BMC Med Res Methodol. 2023 Sep 2;23(1):197. doi: 10.1186/s12874-023-02001-8.
BACKGROUND: Real-world observational data are an important source of evidence on the treatment effectiveness for patients hospitalized with coronavirus disease 2019 (COVID-19). However, observational studies evaluating treatment effectiveness based on longitudinal data are often prone to methodological biases such as immortal time bias, confounding bias, and competing risks.
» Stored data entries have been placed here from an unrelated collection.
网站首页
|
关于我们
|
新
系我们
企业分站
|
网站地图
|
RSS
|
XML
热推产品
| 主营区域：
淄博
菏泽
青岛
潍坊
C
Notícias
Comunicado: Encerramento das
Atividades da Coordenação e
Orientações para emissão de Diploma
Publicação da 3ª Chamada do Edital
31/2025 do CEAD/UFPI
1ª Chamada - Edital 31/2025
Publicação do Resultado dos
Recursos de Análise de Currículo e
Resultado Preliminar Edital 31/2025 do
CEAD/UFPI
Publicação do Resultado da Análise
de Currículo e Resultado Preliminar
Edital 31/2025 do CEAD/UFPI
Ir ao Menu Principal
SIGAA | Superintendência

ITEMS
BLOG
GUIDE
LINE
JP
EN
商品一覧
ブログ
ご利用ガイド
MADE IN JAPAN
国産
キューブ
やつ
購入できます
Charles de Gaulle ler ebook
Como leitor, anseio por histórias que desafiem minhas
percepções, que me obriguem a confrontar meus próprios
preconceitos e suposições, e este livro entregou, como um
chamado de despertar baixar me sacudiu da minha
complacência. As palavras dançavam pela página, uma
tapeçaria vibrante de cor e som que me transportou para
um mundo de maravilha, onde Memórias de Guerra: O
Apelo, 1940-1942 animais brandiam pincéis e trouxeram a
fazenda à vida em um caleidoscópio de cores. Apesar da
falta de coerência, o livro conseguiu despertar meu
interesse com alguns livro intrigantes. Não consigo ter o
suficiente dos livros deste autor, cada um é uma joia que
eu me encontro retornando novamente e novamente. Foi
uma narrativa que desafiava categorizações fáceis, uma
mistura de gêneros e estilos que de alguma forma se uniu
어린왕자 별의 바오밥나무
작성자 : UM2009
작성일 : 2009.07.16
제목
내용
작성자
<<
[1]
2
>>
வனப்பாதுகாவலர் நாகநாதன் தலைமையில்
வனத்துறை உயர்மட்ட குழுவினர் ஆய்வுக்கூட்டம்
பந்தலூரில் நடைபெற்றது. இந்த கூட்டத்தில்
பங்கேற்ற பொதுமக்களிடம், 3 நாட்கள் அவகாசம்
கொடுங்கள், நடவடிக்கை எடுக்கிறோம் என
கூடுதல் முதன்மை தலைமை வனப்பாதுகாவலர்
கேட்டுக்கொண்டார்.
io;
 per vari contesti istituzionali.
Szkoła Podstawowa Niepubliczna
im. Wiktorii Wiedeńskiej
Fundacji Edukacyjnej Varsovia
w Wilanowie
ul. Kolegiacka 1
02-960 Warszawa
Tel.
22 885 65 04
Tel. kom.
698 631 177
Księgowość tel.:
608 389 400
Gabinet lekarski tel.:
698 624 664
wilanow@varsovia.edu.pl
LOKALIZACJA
METHODS: For exemplary target trial emulation, we used a cohort of patients hospitalized with COVID-19 (n = 501) in a single centre. We described the methodology for evaluating the effectiveness of a single-dose treatment, emulated a trial using real-world data, and drafted a hypothetical study protocol describing the main components. To avoid immortal time and time-fixed confounding biases, we applied the clone-censor-weight technique. We set a 5-day grace period as a period of time when treatment could be initiated. We used the inverse probability of censoring weights to account for the selection bias introduced by artificial censoring. To estimate the treatment effects, we took the multi-state model approach. We considered a multi-state model with five states. The primary endpoint was defined as clinical severity status, assessed by a 5-point ordinal scale on day 30. Differences between the treatment group and standard of care treatment group were calculated using a proportional odds model and shown as odds ratios. Additionally, the weighted cause-specific hazards and transition probabilities for each treatment arm were presented.
RESULTS: Our study demonstrates that trial emulation with a multi-state model analysis is a suitable approach to address observational data limitations, evaluate treatment effects on clinically heterogeneous in-hospital death and discharge alive endpoints, and consider the intermediate state of admission to ICU. The multi-state model analysis allows us to summarize results using stacked probability plots that make it easier to interpret results.
CONCLUSIONS: Extending the emulated target trial approach to multi-state model analysis complements treatment effectiveness analysis by gaining information on competing events. Combining two methodologies offers an option to address immortal time bias, confounding bias, and competing risk events. This methodological approach can provide additional insight for decision-making, particularly when data from randomized controlled trials (RCTs) are unavailable.